Write the next part of the article on Beethoven's Piano Sonata No. 12 in A♭ major, Op. 26, starting after its final sentence.

Passage for review:
*-*-*

Piano sonata by Beethoven, composed 1800-01

Ludwig van Beethoven composed his Piano Sonata No. 12 in A♭ major, Op. 26, in 1800–01, around the same time as he completed his First Symphony. He dedicated the sonata to Prince Karl von Lichnowsky, who had been his patron since 1792.

Consisting of four movements, the sonata takes around 20–22 minutes to perform.

The autograph manuscript of the sonata is preserved in the Jagiellonian Library.

== Structure ==

The structure of the sonata is unconventional in that the piece opens with a relatively slow movement in the format of theme and variations (Mozart did the same in his Piano Sonata No. 11). The third movement incorporates a funeral march, clearly anticipating the watershed of the Eroica Symphony that Beethoven wrote in 1803–1804. This is the only movement from his sonatas that Beethoven arranged for orchestra, and was played during Beethoven's own funeral procession in 1827.

This sonata is also unusual in that none of its four movements is in sonata-allegro form.

In most of Beethoven's four-movement sonatas, the third movement is in 3/4 and in ternary form, while the second movement is slow and in a different key from the other movements. In this sonata, the second and third movements have switched roles, where the second movement is the ternary scherzo and trio, while the third movement is the slow movement in the tonic minor.

=== I. Andante con variazioni ===

Donald Francis Tovey described this movement as "intensely aristocratic".

The movement consists of a theme by Beethoven and five variations. The third variation has been called a "pre-echo" of the funeral march movement by Andras Schiff during his lecture on the sonata. This movement is also unusual in the sense that it is not in sonata form but rather a set of variations on a theme.

=== II. Scherzo, allegro molto ===
Tovey described this movement as "witty and far from easy".

=== III. Maestoso andante, marcia funebre sulla morte d'un eroe ===

In some editions there are no tempo markings, just "Marcia Funebre, sulla morte d'un Eroe" ("Funeral March, relating to the death of a hero").

*-*-*

[Document structure recognition data]
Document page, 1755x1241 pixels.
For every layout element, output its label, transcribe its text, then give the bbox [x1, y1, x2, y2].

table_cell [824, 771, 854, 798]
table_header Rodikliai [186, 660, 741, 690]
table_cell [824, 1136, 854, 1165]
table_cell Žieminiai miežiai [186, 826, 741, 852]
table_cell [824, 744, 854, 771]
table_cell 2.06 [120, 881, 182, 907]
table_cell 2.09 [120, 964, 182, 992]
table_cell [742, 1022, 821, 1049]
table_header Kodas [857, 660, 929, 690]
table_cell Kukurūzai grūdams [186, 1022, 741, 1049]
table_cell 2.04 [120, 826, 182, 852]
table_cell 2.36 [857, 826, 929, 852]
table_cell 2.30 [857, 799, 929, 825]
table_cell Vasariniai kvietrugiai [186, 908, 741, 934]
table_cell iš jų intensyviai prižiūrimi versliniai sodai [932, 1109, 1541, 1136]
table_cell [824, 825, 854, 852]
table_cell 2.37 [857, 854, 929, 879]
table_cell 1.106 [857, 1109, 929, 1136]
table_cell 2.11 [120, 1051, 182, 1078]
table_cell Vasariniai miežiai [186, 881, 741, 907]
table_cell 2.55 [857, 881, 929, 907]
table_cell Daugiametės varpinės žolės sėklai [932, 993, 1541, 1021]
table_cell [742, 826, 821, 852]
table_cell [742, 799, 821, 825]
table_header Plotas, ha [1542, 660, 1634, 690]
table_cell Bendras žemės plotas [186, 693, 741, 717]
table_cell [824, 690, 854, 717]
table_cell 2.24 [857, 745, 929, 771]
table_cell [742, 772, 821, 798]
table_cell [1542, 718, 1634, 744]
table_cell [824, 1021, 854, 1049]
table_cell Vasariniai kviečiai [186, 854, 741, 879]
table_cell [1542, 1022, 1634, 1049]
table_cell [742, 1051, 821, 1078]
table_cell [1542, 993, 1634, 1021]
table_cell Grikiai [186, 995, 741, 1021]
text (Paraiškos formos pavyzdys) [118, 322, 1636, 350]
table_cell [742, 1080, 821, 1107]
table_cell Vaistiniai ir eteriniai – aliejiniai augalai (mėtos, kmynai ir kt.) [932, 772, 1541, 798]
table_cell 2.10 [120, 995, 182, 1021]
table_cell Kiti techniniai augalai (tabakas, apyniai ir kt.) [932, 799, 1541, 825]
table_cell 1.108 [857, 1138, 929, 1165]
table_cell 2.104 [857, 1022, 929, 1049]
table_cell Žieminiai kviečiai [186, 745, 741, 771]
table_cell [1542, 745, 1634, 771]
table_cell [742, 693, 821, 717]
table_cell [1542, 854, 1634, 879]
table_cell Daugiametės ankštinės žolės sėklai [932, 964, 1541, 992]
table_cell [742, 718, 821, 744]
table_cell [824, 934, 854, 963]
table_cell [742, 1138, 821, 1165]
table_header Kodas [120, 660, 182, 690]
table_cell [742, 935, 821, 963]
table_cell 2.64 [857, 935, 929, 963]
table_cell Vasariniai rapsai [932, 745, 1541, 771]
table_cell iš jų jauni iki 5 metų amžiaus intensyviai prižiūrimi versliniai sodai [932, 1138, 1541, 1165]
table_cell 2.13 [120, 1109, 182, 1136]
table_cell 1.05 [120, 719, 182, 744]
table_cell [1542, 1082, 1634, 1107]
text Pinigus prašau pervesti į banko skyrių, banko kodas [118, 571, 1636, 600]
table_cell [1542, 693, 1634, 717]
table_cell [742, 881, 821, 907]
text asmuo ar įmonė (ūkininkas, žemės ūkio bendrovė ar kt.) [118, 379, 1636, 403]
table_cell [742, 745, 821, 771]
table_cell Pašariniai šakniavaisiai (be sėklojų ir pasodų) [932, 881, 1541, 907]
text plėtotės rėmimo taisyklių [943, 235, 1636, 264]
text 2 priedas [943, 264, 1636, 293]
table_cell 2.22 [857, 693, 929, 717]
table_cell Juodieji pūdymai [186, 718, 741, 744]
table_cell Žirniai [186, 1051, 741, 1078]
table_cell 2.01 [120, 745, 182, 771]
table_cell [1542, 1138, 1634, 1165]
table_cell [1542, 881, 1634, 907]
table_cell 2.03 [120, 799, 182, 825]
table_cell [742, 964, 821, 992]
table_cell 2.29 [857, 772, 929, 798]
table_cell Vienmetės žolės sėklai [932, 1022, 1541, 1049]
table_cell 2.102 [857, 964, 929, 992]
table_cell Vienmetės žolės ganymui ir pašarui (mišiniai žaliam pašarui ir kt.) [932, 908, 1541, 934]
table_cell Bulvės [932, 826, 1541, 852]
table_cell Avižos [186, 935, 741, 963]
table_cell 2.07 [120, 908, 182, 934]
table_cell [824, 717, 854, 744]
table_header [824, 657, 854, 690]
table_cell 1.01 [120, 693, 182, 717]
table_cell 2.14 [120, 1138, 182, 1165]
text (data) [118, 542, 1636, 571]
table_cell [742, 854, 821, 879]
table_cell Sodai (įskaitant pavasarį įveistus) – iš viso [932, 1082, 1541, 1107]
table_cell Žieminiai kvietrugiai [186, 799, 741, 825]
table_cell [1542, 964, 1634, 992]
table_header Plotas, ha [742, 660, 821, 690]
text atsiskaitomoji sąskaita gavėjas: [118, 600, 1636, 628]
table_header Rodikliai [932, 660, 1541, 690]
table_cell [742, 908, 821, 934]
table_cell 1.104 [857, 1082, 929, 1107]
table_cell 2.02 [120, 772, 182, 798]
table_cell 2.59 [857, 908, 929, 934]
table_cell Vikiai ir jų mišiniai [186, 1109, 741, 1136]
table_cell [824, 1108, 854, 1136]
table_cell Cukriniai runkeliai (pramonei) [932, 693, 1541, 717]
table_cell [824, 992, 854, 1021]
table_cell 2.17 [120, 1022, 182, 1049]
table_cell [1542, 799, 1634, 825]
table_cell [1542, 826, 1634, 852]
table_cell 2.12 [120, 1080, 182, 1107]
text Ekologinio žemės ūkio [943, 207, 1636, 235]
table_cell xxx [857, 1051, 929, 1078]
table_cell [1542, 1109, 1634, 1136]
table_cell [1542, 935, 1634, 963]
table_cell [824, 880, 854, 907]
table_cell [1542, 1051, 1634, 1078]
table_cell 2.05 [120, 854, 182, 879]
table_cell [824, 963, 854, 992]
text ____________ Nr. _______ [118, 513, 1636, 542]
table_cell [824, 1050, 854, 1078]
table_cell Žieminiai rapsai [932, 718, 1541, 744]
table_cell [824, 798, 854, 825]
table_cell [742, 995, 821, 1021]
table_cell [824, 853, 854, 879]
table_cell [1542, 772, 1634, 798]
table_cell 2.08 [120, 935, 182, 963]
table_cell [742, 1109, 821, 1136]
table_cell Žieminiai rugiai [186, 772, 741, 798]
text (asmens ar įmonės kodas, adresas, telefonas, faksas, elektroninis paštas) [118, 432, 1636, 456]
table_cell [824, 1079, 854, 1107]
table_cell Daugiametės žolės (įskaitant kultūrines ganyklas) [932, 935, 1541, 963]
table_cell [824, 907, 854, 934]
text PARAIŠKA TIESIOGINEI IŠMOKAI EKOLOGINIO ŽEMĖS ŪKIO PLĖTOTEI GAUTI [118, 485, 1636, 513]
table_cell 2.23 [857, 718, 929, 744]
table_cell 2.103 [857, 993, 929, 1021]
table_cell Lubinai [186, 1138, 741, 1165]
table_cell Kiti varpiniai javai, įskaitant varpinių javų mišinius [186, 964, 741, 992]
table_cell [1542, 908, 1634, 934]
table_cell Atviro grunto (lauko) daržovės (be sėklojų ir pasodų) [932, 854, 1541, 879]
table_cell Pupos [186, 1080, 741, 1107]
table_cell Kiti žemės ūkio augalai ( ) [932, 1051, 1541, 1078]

*-*-*

Answer area:
14 years after finishing Op. 26, in 1815, Beethoven transcribed this movement for orchestra as part of a suite of incidental music to Johann Duncker's play Leonore Prohaska, bearing the catalogue number WoO 96.

=== IV. Allegro ===

The final rondo is rather short – a performance typically takes around 3 minutes. The rondo returns to the A-flat major of the first two movements, and like them is full of innovative rhythms. This brief rondo has three short episodes, the second in C minor, and in a usual move, the third episode reprises the first: whereas the first episode was in the dominant (E-flat), the third presents the same material in the tonic.

==Influences==
The main theme of Schubert's Impromptu in A♭ major, Op. 142 No. 2 is strikingly similar to the theme in the first movement of Beethoven's sonata. The four-bar phrases that open these pieces are almost identical in most musical aspects: key, harmony, voicing, register, and basic as well as harmonic rhythm. Another less immediate connection exists with the main theme, also in A♭ major, of the Adagio movement in Schubert's piano sonata in C minor, D. 958. Indeed, Schubert may have borrowed these themes from Beethoven, as he often did in his compositions.

This sonata was greatly admired by Chopin, who repeated its basic sequence of scherzo, funeral march with trio, and perpetuum mobile finale in his own Piano Sonata in B♭ minor. His first movement, however, is also animated and in sonata form, unlike Beethoven's Andante con variazioni. This is the only Beethoven sonata that Chopin performed regularly.